I fully intend to use my own DAODAO vault as a form of social media and have already taken steps to integrate it with my author page. I made one that can serve as a sort of transparent GoFundMe for EZ, if anyone would like to donate:
https://daodao.zone/dao/juno1wpj7xjjk9wgprl27ultev3tj0yxrtf6elt0efhfy7u2fhr3rrn0qwuj73s/home EZ and I are the signers here, so my plan is to get him to add one or two more factors to the multisig and then remove myself to get out of the way. Perfect way to onboard friends, right? You can literally help them set up their own web3 profile at DAODAO and teach them how to keep their assets safe at the same time. To me, that’s about as cool as it gets.

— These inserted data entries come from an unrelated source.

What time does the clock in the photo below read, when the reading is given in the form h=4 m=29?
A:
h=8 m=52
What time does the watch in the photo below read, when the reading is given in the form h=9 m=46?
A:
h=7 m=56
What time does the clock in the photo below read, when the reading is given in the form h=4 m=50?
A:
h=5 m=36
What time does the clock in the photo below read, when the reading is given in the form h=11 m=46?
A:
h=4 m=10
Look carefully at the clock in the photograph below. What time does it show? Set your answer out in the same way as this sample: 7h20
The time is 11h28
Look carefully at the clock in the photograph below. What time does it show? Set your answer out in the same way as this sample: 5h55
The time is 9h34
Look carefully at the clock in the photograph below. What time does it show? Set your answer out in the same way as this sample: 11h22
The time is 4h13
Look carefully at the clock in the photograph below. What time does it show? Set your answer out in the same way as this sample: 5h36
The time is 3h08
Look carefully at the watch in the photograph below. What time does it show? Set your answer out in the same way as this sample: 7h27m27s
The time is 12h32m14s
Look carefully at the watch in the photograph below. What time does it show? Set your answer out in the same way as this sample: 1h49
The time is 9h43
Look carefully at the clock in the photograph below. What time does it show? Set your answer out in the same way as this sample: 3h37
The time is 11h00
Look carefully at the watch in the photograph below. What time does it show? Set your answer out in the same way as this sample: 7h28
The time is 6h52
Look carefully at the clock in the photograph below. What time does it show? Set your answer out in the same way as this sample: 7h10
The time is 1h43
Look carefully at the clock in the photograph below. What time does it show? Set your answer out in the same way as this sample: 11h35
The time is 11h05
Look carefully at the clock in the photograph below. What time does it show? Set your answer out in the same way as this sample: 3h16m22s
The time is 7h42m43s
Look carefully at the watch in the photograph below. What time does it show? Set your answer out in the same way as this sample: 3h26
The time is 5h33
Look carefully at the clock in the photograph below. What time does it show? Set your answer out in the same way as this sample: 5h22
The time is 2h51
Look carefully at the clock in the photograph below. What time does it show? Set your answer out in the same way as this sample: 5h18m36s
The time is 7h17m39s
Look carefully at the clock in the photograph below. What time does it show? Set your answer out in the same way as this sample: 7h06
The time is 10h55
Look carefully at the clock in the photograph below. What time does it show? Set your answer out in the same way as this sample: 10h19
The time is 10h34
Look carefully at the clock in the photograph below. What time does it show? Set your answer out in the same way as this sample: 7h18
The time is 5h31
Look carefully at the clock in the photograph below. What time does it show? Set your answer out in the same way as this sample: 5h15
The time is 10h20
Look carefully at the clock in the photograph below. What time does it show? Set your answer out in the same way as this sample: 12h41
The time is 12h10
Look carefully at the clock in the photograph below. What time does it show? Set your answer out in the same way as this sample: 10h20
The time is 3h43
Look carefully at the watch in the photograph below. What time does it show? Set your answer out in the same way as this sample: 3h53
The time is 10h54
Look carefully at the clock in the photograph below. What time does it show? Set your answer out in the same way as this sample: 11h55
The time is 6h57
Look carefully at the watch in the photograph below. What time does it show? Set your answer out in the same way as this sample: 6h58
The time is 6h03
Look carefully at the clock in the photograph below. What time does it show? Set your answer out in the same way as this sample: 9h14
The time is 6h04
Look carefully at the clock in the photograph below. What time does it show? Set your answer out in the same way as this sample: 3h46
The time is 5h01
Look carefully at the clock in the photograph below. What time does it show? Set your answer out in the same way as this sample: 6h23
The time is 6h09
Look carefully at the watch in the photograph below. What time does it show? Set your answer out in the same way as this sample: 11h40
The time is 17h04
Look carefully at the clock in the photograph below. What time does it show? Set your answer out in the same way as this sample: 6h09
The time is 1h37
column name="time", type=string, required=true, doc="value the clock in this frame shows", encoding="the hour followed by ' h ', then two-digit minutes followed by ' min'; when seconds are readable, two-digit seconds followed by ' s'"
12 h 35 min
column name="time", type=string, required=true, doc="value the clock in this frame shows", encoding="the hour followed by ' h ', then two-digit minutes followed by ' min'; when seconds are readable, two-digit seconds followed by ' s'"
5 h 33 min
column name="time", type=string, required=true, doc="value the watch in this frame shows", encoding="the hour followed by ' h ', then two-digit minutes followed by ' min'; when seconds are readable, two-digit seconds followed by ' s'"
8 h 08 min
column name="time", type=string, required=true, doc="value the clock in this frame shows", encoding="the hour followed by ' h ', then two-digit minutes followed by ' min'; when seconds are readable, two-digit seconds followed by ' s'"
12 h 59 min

A Note from Musashi, founding team member at EZMONEY DAO
The EZMONEY dao will be able to fund public goods focused around security tools and educational resources.
One example might be a dApp that retrieves tokens from a compromised wallet. Once a user has finished a few quests that teach them about best practices in online and web3 security they would open up access to retrieve their funds. This would help to minimize the chances of losing their funds again.
Another example might be a credentialing system targeting web3 security. Users could go through an educational program tailored to teaching and testing the most relevant web3 security practices in the industry. These credentials would be a verifiable, on-chain credential that is soul-bound to a user’s account, giving an attestation to their knowledge in the industry. On-chain attestations are rapidly becoming the go to industry standard for variable credentials, becoming the building blocks to a web3 identity and CV. On-chain security focused credentials are missing in this industry and we could help to fill that crucial gap.
Token Engineering Academy is an upstanding example of such a system in its infancy.
Closing
Musashi’s work here is a shining example of what FOSS can become when we add Web3 rails to it. The EZMONEY DAO is designed to facilitate not only Musashi’s work but the work of many others who share similar values and align around the same goal. It’s time for Web3 to take up security as a personal goal that affects each of us. Whether we’re using multisignature wallets to make identity and onchain balances more durable or building tools to help people recover assets from a cracked PK hot wallet, there is a major need to build a culture of security best practices and onboarding materials to help new users avoid being attacked as they enter the space.